Friday, December 8, 2023

the last book I ever read (The Beauty of Living: e. e. cummings in the Great War, excerpt twelve)

from The Beauty of Living: e. e. cummings in the Great War by J. Alison Rosenblitt:

Cummings spent a lot of his time digesting the implications of the artistic world to which he had been exposed in Paris as well as assimilating the irruption of a new literary extravagance: James Joyce’s Ulysses. From 1918, Ulysses began to appear as a serial in the magazine The Little Review, and Cummings recognized an incipient masterpiece. His notes give an invaluable insight into his immediate and personal response, articulated before Ulysses became a work incapable of being approached without preconception. Cummings was spot-on. “Ulysses consists in the provocation by the trivial of the futile, the instigation of the actual by the real.”

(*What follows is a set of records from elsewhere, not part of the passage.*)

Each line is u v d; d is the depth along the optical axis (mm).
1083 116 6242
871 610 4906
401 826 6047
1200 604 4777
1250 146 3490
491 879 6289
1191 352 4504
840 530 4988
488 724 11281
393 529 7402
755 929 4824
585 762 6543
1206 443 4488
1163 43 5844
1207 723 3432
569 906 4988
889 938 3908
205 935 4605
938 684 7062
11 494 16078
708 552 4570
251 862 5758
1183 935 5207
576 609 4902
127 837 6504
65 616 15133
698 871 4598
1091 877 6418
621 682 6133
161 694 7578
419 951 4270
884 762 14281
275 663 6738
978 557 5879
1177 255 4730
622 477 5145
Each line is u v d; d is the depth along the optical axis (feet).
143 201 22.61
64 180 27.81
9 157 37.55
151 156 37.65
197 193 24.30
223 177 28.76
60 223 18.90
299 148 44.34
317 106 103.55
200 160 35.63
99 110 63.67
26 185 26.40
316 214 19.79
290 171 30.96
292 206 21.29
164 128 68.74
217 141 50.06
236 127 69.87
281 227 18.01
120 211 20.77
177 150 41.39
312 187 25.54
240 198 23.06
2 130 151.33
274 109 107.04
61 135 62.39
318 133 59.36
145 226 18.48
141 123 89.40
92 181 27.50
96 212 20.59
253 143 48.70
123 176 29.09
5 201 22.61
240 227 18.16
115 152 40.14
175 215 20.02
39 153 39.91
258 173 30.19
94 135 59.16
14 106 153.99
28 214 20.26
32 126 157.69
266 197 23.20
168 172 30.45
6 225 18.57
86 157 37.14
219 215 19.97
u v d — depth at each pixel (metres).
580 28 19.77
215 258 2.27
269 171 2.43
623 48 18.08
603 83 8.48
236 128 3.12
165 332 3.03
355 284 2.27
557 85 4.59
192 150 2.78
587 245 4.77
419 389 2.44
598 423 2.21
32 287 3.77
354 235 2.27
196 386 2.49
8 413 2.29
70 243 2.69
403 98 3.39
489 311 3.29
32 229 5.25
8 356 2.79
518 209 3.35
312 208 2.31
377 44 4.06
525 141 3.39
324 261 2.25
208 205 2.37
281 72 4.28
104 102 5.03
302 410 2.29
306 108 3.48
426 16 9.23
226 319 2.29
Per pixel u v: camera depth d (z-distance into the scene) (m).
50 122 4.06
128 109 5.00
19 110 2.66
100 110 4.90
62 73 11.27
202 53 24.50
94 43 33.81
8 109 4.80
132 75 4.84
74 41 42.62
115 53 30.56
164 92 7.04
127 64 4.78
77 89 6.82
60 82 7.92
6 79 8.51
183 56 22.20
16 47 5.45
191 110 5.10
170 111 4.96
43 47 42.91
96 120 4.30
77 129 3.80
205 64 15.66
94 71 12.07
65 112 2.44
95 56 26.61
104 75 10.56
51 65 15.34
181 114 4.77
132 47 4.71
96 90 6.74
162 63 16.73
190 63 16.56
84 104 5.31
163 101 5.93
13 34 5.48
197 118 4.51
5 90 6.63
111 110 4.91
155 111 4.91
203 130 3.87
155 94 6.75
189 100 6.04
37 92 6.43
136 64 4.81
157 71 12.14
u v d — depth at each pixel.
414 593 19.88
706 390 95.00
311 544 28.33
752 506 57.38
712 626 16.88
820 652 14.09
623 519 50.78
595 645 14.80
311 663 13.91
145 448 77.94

Cummings sought to incorporate his response to Ulysses into his ongoing search for an aesthetics of art that would unify painting, sculpture, dance, literature, and music. He compared Ulysses to Petrushka and commented on Joyce’s “plastic” language (in the sense of sculpture as the “plastic” art). These unifying theories of art were still dominated by the obsession with Cézanne. Alluding to the common view that Cézanne’s painting had a sculptural quality, he wrote: “To comprehend Cézanne’s sculpture is to know that Cézanne is the first sculptor.” The Greeks may have sought “marble equivalents of man and woman.” But “Cézanne demonstrated that a given degree of depth demands a certain colour. Reverse (what is usually called) this plastic statement and you have the musical truth which is Colour. Colour with its appeal absolutely to the individual.”